A Pescara sono 11 i bambini minori, di nazionalità italiana e straniera, affidati a famiglie che si sono dichiarate disponibili ad accoglierli temporaneamente. All’Aquila si sale a 13, mentre a Teramo sono 5 e 10 a Chieti. La Regione ha scelto il mese di ottobre per sensibilizzare il territorio su «questo grande e importante strumento», ha detto l’assessore alle politiche sociali, Marinella Sclocco. «L’affido è un aiuto temporaneo che si dà ai bambini che hanno famiglie che temporaneamente non sono in grado di poterli educare e sostenere. L’affido è uno strumento significativo per i bambini perché, seppure allontanati con decreto del giudice, hanno la possibilità di vivere in famiglie e non in strutture». «Ma è un’occasione anche per le famiglie che accolgono», aggiunge l’assessore Sclocco, «perché attraverso la gratuità e la reciprocità anche i bambini naturali imparano e crescono con il valore dello scambio e dell’attenzione all’altro. È uno strumento importante per i Comuni, perché sicuramente abbattono i costi delle case-famiglia, ma soprattutto perché i sindaci garantiscono ai loro piccoli cittadini il diritto alla famiglia così come anche l’Onu dice. Quindi, è uno strumento significativo per tutti e invito i comuni a farne maggiormente uso, a investire ulteriori risorse, anche nel personale, affinché questo strumento possa essere conosciuto da tutti».

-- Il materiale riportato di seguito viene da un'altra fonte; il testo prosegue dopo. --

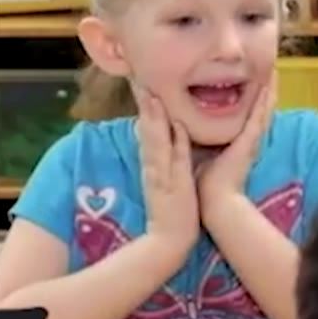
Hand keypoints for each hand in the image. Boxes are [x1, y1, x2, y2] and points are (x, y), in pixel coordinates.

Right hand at [132, 86, 199, 251]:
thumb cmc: (172, 209)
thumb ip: (163, 159)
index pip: (147, 130)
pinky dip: (176, 144)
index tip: (141, 83)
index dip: (145, 108)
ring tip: (152, 95)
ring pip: (157, 141)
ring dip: (155, 119)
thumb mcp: (164, 179)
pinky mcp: (174, 185)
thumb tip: (165, 138)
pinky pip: (177, 160)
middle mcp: (154, 165)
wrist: (169, 240)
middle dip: (145, 105)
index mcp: (154, 163)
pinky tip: (177, 127)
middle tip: (140, 78)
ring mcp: (163, 174)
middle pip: (147, 130)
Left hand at [197, 74, 274, 227]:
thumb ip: (197, 141)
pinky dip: (264, 102)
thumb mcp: (200, 155)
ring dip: (269, 90)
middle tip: (271, 69)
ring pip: (262, 110)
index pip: (246, 116)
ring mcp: (250, 141)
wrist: (214, 204)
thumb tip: (183, 125)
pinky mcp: (249, 143)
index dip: (252, 98)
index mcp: (236, 143)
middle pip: (259, 110)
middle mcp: (247, 140)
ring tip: (275, 71)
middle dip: (265, 90)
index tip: (253, 80)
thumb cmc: (204, 184)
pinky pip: (258, 118)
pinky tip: (268, 87)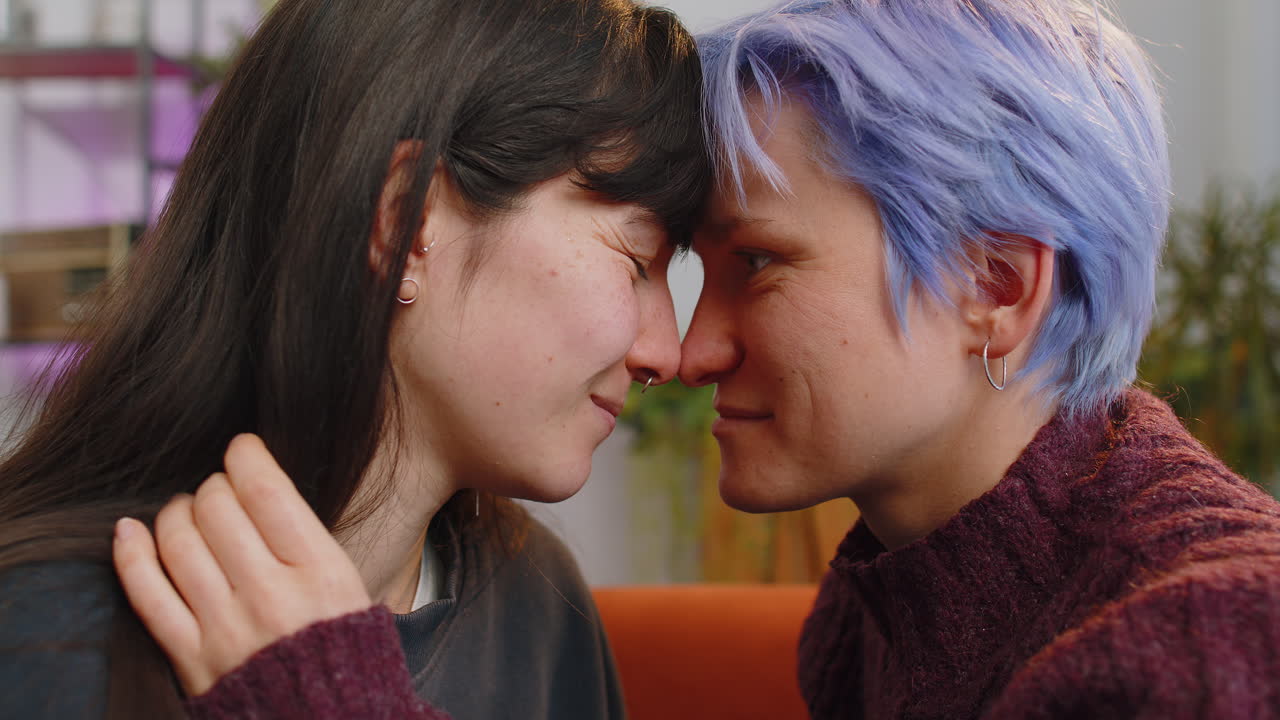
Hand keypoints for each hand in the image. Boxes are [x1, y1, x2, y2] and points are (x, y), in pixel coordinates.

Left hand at [113, 434, 372, 696]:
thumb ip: (307, 541)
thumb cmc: (341, 651)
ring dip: (176, 512)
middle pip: (217, 508)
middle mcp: (270, 595)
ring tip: (187, 511)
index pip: (266, 491)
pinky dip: (131, 554)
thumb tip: (260, 487)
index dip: (246, 456)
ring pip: (178, 540)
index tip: (243, 449)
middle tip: (220, 490)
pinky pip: (147, 593)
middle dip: (214, 486)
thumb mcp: (351, 587)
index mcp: (319, 573)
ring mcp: (225, 627)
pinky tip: (130, 532)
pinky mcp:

Naturalmente, diventare “genitori” affidatari richiede impegno e dedizione, perché spesso i bambini che provengono da famiglie problematiche hanno bisogno di qualche attenzione in più, e anche formazione. «In questo senso», ha ricordato Sclocco, «formare le famiglie che si dichiarano disponibili ad accogliere bambini in affido all’interno del proprio nucleo è fondamentale».

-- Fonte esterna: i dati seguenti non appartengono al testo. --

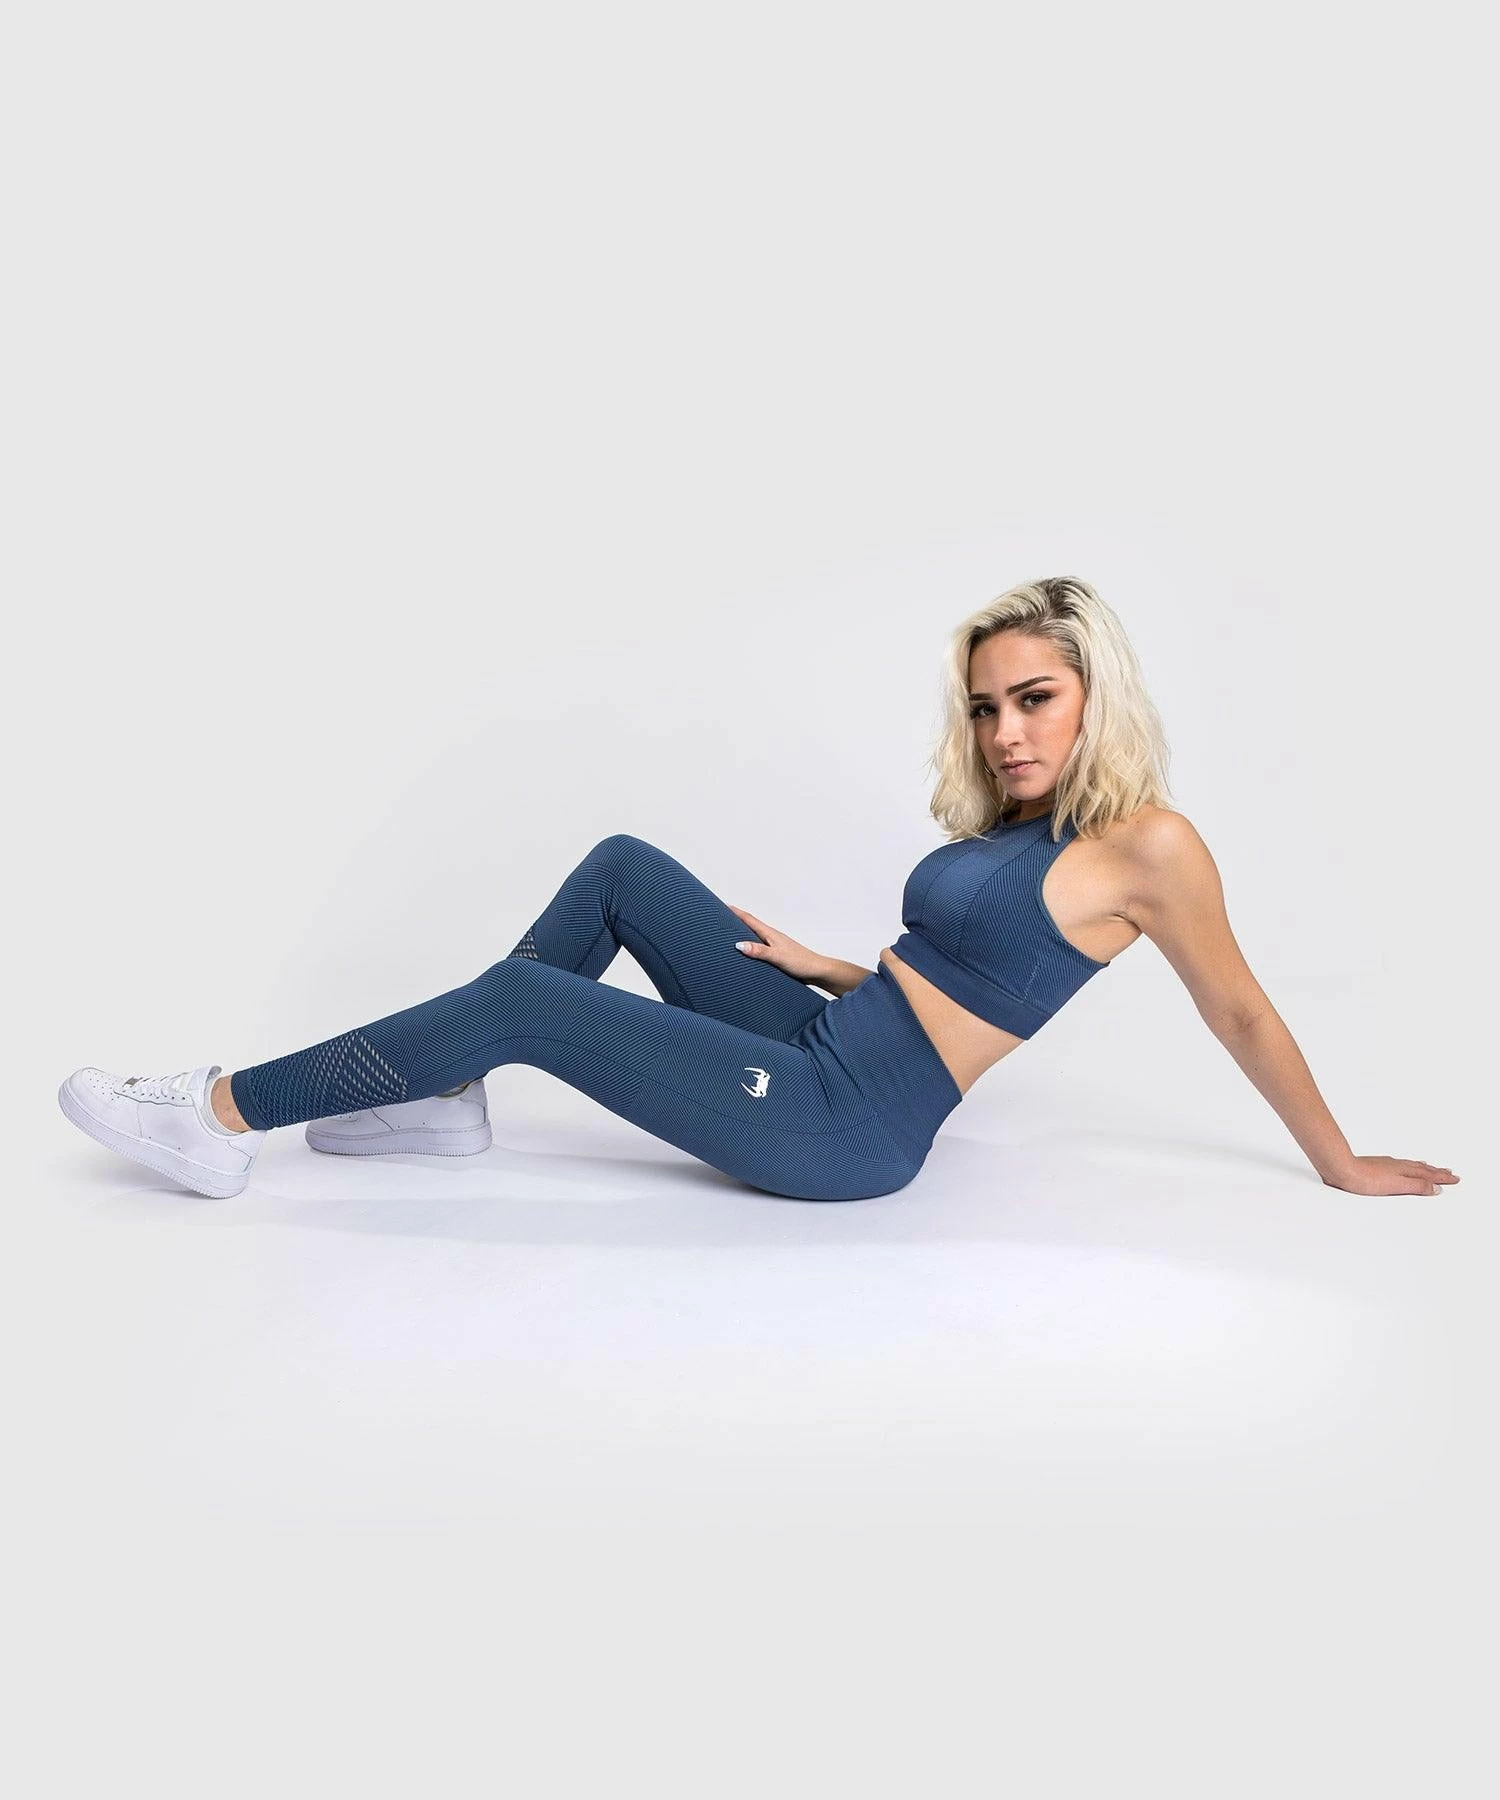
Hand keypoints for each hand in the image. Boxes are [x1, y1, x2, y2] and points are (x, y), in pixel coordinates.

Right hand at [725, 904, 829, 985]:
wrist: (817, 971)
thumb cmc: (801, 962)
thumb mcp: (777, 957)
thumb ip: (759, 951)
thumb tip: (739, 945)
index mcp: (770, 934)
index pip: (750, 920)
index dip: (736, 912)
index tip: (724, 905)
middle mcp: (771, 938)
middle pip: (750, 926)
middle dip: (736, 921)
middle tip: (723, 917)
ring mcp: (774, 947)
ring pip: (755, 938)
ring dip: (743, 935)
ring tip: (730, 934)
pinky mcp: (777, 956)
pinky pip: (759, 949)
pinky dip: (751, 948)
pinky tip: (747, 954)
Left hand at [1321, 1155, 1459, 1196]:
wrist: (1341, 1169)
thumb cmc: (1366, 1179)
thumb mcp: (1397, 1185)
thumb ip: (1417, 1186)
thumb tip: (1437, 1187)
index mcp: (1404, 1170)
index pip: (1428, 1175)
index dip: (1442, 1177)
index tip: (1455, 1178)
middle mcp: (1397, 1165)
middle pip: (1422, 1168)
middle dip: (1437, 1171)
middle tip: (1449, 1172)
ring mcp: (1386, 1165)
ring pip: (1410, 1165)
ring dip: (1424, 1167)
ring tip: (1431, 1167)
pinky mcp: (1376, 1166)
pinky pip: (1399, 1165)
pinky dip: (1408, 1166)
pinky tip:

Come si legge nelle linee guida della Regione, l’affido rappresenta «una specifica tipologia di tutela, alternativa rispetto all’inserimento nelle strutture, attuata attraverso la cura e il sostegno dei legami familiari e delle funzioni genitoriali, ma anche attraverso una dovuta protezione sostitutiva, ove tali legami non garantiscano in modo opportuno, per condizione temporanea, per incapacità o inadeguatezza, i diritti del minore». La famiglia affidataria «viene considerata un nucleo di sostegno ove il bambino possa costruire un’esperienza psicologica positiva per rientrare successivamente nel nucleo familiare originario», senza rescindere i legami con i genitori biologici. . ©RIPRODUZIONE RISERVATA.